College Girl’s Death: Bashundhara MD cleared of charges in police probe
Police have cleared Bashundhara Group Managing Director Sayem Sobhan Anvir of the charges of abetting the death of a college student by suicide in a Gulshan flat in April.
The officer investigating the case filed a probe report with the Chief Metropolitan Magistrate's Court of Dhaka on July 19. The court set July 29 to decide whether it will accept the report.
The 21-year-old student's elder sister who filed the case said she will file a no-confidence petition against the probe report.
Investigation Officer Abul Hasan, the officer-in-charge of Gulshan Police Station, wrote in the report that no evidence of Anvir abetting the victim to commit suicide was found.
He appealed to the court to relieve the accused from the charges, said an employee of General Recording Office (GRO) at the CMM Court.
Two days after the body of the college student was recovered on April 26, Sudip Chakrabarty, the then deputy commissioner (Gulshan division) of Dhaka Metropolitan Police, said that six diaries of the college student contained crucial evidence supporting the allegations brought against Anvir.
"The victim's utter frustration and mental breakdown are reflected in her diaries, that we have seized. Her writings will be important evidence," the DC told reporters at his office.
Sudip said, "... She wrote [in the diary] about their relationship, the social barriers to recognition of the relationship, her expectation of a happy conjugal life with the accused and the barriers from his family."
She detailed her serious frustration in her diaries and these will be the key to establishing the case, he said at the time.

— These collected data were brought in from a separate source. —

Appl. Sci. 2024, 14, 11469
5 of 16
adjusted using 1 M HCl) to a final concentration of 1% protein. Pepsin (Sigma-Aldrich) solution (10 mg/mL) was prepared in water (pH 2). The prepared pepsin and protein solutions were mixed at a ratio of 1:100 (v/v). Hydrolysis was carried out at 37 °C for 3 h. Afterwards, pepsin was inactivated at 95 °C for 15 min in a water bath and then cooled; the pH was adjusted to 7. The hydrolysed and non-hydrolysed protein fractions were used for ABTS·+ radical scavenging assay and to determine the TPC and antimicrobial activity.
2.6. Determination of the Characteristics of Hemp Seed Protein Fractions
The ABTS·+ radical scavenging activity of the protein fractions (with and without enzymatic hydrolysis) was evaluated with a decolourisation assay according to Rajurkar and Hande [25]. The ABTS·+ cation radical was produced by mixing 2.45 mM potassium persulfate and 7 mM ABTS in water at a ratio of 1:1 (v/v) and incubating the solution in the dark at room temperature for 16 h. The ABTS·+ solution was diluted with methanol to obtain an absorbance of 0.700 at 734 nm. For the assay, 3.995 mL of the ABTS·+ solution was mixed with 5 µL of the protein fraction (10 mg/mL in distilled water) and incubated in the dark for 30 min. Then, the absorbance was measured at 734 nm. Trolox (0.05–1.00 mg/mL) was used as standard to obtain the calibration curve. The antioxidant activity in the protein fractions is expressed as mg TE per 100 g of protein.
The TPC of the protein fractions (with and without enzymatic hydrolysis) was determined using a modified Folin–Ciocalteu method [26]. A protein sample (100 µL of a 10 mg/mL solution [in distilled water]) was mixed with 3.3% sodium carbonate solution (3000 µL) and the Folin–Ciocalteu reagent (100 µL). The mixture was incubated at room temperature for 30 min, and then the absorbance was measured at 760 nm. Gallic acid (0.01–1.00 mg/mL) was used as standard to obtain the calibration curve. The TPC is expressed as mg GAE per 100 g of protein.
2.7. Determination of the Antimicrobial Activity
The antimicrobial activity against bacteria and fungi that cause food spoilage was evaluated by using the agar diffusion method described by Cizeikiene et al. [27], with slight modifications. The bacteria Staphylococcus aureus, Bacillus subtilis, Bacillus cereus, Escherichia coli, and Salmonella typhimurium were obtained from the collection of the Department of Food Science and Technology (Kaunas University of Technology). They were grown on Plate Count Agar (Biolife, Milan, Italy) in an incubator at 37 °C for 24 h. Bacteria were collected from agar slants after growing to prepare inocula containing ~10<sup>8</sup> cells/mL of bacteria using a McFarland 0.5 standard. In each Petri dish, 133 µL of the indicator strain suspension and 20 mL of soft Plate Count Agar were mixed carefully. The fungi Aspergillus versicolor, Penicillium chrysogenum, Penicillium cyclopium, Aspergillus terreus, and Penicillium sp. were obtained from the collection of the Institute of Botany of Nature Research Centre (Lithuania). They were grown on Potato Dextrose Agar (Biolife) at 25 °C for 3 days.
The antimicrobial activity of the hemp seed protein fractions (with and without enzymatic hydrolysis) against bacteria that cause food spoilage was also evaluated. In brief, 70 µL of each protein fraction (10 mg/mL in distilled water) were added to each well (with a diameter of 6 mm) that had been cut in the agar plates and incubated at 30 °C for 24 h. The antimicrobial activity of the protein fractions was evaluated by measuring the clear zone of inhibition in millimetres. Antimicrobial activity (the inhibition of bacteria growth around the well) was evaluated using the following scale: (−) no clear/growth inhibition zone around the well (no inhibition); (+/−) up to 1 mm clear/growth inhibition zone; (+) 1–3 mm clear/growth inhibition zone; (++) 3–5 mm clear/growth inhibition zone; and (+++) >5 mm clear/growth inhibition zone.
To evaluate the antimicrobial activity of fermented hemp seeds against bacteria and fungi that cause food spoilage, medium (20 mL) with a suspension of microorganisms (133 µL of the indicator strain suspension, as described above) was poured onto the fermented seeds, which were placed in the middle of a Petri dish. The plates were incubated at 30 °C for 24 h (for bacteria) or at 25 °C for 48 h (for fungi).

Sudip didn't answer his phone when The Daily Star repeatedly called him for comments on the latest turn of events.
The victim's elder sister said, " Police said Anvir's name was written on different parts of my sister's body. Photos of Anvir and her were hung on the walls of her bedroom. Their flat was decorated with their photographs. The texts and call records in her two phones showed that she expressed her frustration about the relationship. Also, the social barriers to their relationship indicate strong evidence against Anvir for abetting the death of my sister."
She added that police said they found CCTV footage of Anvir visiting Munia's flat before April 26.
"I was not informed by the investigation officer (IO) about the final report before it was submitted to the court.
"When I came to know about the final report of the case from the media, I called the IO, but he did not answer my calls. I will file a no-confidence petition before the court against the final report after learning the details of the matter."
IO Abul Hasan told this correspondent that he would not comment about the matter.
On April 26, police recovered the body of the 21-year-old woman, hanging from the ceiling fan of her bedroom in Gulshan. Her feet were touching the bed and both knees were a little bent.
Soon after the case was filed, the court issued a ban on Anvir from travelling abroad after the IO filed an application seeking the ban on April 27.
Anvir did not get bail from any court in the case recorded as a "cognisable offence", CMM court officials said.
Under section 4 (f) of the Code of Criminal Procedure (CrPC), "Cognisable Case" means police can arrest the accused without any warrant, said legal experts.
There are multiple instances in the capital of police arresting individuals involved in abetting victims for dying by suicide, they added.
For example, six people, including a sub-inspector of Khilgaon Police Station, were arrested soon after a case was filed over abetting death by suicide of Simi Banu in the capital's Khilgaon area on December 23, 2001.
Simi, a final-year student of Narayanganj Institute of Fine Arts, killed herself after she was tormented by the six arrestees.
But police or other law enforcers were rather indifferent in the case against Anvir by not arresting him even though he was in public without a bail, said lawyers.